Но последние двенадцать лет прошли в заключении. Жизнь ее была искусственно упорядочена и не связана с внешним миром. Ей не присылали счетов на оплату, кормили, поили, обували, одевали… За все эти двенадцать лет ей даже ни разу не понадобилось щелкнуть выключателем: свет зажигался и гас сам. Она ложилась в кровать четко по расписанию. И так как у нее не было возможности смотреть телевизор, она находила утешение в чтении книг.
…Она повернулась к двери, услышав, как к ней приблизился охранник.
— Ну давай же, девочка, вставай и выметайся отсюда! Ты не забыла, какой сегодня день?

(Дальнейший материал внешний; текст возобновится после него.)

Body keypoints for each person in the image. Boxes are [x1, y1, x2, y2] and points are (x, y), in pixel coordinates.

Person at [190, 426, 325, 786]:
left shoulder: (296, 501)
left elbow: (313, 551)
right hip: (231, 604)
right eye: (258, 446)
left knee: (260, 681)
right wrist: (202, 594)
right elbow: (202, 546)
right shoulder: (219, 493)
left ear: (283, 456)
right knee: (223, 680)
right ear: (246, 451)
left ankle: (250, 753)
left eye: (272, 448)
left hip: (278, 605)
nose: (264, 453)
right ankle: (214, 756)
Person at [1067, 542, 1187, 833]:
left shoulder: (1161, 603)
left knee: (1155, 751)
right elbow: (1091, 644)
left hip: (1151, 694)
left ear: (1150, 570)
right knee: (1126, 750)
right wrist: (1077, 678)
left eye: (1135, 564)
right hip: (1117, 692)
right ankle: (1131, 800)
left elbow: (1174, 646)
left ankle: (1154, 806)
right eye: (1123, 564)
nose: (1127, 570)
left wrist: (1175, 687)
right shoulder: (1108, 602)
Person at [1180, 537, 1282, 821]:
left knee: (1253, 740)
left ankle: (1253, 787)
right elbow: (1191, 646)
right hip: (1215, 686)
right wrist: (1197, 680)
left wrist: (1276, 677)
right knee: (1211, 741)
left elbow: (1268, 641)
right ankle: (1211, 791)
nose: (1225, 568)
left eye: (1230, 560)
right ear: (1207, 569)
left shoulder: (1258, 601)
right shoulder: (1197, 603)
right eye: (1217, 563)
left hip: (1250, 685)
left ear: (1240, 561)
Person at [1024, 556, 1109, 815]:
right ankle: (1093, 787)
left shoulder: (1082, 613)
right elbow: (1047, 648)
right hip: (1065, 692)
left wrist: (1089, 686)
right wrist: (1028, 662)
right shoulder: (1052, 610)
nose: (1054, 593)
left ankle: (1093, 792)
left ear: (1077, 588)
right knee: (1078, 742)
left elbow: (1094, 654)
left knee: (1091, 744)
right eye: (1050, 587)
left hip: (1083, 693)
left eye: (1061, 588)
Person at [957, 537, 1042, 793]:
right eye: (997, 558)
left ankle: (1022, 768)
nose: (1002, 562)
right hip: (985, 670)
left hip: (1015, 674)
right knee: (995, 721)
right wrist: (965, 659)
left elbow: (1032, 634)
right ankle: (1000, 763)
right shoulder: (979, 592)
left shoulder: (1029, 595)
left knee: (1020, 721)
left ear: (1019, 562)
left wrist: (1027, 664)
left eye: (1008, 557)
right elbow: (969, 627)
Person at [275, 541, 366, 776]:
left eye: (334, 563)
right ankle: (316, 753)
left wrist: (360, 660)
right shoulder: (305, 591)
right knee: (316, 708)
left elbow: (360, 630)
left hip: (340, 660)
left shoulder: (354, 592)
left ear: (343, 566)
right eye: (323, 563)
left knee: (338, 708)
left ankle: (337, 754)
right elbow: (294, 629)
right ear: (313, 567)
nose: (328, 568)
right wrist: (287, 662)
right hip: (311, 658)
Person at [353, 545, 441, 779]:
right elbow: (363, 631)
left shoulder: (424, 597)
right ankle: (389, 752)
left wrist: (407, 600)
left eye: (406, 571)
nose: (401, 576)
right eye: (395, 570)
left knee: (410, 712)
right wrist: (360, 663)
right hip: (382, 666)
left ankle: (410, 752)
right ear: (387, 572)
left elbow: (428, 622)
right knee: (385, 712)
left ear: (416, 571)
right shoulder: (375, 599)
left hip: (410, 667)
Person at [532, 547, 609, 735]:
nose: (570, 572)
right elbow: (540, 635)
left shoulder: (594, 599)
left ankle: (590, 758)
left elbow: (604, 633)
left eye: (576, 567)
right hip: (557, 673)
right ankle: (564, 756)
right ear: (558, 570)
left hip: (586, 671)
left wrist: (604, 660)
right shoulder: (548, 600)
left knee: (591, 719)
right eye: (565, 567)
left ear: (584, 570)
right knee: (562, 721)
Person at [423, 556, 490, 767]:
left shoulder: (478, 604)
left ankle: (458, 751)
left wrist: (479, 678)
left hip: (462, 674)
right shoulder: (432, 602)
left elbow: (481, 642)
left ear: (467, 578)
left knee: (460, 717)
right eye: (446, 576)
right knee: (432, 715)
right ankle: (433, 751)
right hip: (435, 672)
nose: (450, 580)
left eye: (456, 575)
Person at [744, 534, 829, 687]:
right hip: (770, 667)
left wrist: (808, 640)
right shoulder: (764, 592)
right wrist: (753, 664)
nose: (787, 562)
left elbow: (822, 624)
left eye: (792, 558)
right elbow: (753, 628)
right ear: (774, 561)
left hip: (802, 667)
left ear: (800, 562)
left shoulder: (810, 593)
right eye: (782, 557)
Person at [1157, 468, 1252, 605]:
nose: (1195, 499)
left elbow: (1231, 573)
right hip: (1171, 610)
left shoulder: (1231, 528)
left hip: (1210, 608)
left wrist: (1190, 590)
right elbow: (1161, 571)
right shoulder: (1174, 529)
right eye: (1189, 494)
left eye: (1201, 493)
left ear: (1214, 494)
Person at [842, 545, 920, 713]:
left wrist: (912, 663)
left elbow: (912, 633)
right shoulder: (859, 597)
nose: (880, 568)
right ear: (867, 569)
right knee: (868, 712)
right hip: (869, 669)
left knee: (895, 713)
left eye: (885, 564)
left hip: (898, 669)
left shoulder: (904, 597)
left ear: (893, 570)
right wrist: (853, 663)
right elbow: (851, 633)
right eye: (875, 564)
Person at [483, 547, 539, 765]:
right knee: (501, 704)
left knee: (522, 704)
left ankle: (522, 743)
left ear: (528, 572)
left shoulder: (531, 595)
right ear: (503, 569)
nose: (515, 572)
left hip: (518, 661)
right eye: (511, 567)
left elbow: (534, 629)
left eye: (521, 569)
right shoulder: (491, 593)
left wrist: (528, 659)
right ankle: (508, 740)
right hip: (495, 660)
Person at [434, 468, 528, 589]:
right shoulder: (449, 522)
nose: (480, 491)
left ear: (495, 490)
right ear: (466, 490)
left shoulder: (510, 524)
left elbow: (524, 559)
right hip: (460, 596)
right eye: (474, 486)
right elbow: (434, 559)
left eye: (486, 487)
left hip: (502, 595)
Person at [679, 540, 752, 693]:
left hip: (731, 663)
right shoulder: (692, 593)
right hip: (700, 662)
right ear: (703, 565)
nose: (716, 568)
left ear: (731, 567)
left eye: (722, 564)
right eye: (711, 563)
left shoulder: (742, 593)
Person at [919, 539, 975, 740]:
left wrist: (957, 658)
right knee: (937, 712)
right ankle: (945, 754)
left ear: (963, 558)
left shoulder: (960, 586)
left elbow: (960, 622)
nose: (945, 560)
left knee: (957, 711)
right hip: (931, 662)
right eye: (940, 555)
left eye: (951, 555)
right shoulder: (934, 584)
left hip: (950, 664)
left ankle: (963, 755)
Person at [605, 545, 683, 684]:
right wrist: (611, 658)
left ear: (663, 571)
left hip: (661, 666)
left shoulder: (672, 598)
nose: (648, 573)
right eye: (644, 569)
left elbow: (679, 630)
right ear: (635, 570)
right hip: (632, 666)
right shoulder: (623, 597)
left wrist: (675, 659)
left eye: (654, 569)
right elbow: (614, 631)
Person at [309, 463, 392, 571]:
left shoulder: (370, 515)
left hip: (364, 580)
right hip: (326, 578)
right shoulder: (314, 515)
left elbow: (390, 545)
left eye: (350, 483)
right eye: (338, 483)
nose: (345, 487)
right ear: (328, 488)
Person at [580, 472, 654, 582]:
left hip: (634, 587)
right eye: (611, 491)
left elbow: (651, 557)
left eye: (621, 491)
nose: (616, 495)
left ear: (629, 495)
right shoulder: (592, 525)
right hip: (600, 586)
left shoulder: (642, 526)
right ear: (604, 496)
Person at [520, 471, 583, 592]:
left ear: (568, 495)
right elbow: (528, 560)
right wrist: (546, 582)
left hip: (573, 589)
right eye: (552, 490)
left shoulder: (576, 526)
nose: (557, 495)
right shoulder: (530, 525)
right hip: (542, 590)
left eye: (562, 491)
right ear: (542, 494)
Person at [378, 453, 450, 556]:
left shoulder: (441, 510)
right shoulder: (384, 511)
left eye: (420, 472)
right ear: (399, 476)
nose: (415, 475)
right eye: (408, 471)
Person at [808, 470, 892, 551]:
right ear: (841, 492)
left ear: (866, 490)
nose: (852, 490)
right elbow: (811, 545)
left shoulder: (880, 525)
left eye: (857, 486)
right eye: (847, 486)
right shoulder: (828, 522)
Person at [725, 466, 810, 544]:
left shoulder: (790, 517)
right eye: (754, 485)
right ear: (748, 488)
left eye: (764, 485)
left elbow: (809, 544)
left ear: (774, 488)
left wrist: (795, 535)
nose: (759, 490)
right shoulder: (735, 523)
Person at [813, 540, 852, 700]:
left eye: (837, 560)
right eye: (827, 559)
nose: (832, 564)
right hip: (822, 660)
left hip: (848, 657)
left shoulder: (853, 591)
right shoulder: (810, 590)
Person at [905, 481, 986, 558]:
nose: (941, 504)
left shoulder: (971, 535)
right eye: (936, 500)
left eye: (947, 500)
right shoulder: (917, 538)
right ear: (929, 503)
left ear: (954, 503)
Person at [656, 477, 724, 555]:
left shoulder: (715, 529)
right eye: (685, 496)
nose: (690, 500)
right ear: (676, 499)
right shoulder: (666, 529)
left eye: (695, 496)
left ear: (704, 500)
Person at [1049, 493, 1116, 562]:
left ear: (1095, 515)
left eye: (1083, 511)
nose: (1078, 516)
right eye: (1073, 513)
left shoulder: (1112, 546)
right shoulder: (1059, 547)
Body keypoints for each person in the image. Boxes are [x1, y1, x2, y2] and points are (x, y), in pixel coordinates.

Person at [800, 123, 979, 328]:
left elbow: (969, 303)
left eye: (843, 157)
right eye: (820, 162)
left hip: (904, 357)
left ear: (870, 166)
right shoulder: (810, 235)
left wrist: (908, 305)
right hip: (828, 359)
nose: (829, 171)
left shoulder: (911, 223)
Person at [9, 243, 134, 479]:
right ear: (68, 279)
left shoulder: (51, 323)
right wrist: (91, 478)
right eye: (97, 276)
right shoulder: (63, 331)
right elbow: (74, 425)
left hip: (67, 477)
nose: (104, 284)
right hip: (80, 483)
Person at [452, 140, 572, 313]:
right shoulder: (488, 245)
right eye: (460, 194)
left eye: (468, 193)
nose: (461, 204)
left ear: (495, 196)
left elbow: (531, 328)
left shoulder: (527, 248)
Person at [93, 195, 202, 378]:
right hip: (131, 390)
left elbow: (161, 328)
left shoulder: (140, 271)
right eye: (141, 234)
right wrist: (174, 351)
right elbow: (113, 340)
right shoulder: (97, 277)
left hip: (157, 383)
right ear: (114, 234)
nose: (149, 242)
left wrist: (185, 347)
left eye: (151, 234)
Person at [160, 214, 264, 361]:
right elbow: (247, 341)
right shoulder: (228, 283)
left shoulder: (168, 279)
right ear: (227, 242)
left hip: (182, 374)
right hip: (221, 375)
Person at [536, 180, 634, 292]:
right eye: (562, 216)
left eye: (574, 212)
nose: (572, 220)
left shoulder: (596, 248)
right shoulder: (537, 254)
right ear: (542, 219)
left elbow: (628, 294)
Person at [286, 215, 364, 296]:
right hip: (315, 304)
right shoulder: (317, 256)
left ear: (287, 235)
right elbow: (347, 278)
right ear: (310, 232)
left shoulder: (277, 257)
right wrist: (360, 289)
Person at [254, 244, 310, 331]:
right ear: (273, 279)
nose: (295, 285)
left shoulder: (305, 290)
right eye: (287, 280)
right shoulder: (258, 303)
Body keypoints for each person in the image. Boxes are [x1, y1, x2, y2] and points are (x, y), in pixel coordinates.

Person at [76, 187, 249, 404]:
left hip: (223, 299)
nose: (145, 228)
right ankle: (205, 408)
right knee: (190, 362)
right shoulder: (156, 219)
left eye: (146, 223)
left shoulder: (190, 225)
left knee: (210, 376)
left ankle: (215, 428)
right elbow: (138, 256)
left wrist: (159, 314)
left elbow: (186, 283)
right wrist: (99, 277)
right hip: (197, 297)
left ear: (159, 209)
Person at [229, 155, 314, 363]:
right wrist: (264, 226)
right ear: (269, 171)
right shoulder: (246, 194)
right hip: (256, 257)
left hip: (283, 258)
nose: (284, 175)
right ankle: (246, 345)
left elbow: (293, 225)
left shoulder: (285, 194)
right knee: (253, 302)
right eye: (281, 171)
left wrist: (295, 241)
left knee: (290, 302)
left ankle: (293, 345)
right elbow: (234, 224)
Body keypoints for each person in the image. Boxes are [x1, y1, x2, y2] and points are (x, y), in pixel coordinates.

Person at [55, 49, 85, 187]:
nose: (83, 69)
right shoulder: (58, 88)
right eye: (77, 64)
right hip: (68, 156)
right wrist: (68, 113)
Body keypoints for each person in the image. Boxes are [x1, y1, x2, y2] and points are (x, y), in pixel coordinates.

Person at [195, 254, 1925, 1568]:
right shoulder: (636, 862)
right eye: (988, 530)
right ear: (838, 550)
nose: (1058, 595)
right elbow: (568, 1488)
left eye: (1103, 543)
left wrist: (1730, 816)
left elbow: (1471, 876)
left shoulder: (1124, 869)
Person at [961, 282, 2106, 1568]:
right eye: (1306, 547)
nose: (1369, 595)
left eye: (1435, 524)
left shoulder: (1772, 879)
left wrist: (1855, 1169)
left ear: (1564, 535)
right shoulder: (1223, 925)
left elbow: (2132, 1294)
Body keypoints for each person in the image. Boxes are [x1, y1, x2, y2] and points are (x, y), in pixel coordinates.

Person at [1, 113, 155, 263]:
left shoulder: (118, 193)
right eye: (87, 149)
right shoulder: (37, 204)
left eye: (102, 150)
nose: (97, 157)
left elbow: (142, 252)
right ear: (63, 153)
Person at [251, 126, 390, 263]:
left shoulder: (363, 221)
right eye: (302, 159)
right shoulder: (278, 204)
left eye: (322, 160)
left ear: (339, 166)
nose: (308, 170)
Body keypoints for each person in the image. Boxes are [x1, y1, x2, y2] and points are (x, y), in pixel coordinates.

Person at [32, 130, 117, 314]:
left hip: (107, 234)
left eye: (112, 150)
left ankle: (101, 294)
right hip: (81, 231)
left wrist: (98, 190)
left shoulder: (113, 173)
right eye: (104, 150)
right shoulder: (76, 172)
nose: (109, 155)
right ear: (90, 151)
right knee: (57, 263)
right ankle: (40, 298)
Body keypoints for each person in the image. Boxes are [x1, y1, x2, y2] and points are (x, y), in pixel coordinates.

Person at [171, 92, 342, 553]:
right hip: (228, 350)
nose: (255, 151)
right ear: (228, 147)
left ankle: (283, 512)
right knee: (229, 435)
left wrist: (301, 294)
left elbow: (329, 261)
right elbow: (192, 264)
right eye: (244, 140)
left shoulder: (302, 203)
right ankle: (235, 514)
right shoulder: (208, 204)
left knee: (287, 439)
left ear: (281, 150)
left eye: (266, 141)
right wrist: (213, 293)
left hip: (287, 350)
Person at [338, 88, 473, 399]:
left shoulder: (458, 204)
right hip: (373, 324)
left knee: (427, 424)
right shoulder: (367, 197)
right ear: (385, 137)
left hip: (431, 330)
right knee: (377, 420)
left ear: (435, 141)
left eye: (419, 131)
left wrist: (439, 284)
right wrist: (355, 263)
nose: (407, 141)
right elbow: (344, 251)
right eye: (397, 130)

Она уже упаковала свои вещи. По правде сказать, она сделала это неделю назад. Все, что ей принадлежало, уместилось в обычный полиэтиленовый пакет. За двенадцать лет, проведенных в заключении, у нее не было ни одного посетителя и она не получила ни одного письма.
Она вымыла лицо холодной водой, затем быстро оделась. Присела на кровать, не выпуская из рук свой маленький пакет, и стала ждать завтрак, который она все равно не смогла бы есть, хотя черный кофе пришелся бы весьма кстати.
Она с нетерпением ждала того момента, когда наконец выйдет за пределы тюрьмы, когда начнется новая жизнь, когда снова сможет влиться в окружающий мир. Однако она трепетала при одной только мысли, что скоро окажется на свободе и ей придется разговаривать и общаться с обычными людьми. С людьми, которые о ней ничего не знают, или, что еще хуже, с людьми, которым известно ее прошлое. Она закрыла лицо руками. Рядом с ней на кровати лежала Библия. Она прижала ее к груди и снова прошептала, как заклинание: «Господи, прости меня. Господи, прости меня. Господи, прости меня». В эту же секунду перед ее мысленным взором возникла та ужасная сцена: Каролина и Бетани, изуродованные и окровавленные, лежали на полу. Каролина была ее подругой. Бетани была ее лучшей подругой. Она превратила их в кровавое месиво с помощью бейсбольной биты и гаечного ключа. Но зачем? Почему? Это был тот самый вопрос, который она задавала себе тысячу раз на дню.
Почему? За прошедшие почти тринадцать лет она так и не смогла найти ответа на этот вопрос.
Наконец она покинула тюрьму Кокемвуд и оказалась на улице под холодным моросящим дождем. В течение нескольких минут она стояла, наслаждаясь ощущением капель, которые стекали по ее лицу, — сырость для нее была доказательством того, что она жива и находится на свободе. Она медленно поплелась к автобусной остановке, сознавая, что ее одежда оставляет желать лучшего. В кармане она нащупала деньги и бумажку с адресом учреждения для реабилитации бывших заключенных. Пока она пересчитывала деньги, с ней поравнялись две девушки, стильно одетые, с модными прическами. Для нее они выглядели будто из другой жизни. Девушки уставились на нее, и она вспомнила то время, когда ей не пришлось бы лезть за словом в карман. Но теперь она прошла мимо, хотя те глядели ей вслед и отпускали по ее поводу какие-то обидные шуточки.
Она взяла такси и поехала по знакомым улицам. Воспоминания заставляли учащенно биться ее сердце. Но сейчас все выглядело по-другому. Это расстроило ее больше, чем она ожидала. Оплатив такси, она пошла вверх по узкой тропинке, ведущей к дому, где прошло ее детство. Она почувствовала слабость в ногах и тяжесть в желудке. Заставив себя постучать в дверь, она наблюдала через стекло, как из глубины коридора к двери подходит женщина. Ее совершенно белые волосы словно магнитом притягивали взгляд. Дверь открылась. На пороге стояла ее мать. Радостная улыбка мгновенно сошла с лица Марии.
В течение нескольких секунд они молча смотрели друга на друга.
— Здравствуй, мама…
Женщина махнула рукой, будто пытаясь защититься от нечистой силы. Ее глаза горели ненавистью.
— Убирайся прочь, Мария! Как ты осмелилась снова прийти сюда? Мы не хотим о тебе ничего знать. Ты не приносишь ничего, кроме зла.
Дверь с шумом захлопнулась перед ее лицом. Она неуверенно потопталась на крыльце и присела на ступеньку. Слезы, смешиваясь с дождем, стекали по ее лицу. Дождь усилился. Она сидела, боясь сдвинуться с места, и плакала так, как не плакала вот уже много лет. Дверь больше не открылась. Мария поняла, что она никогда не откроется.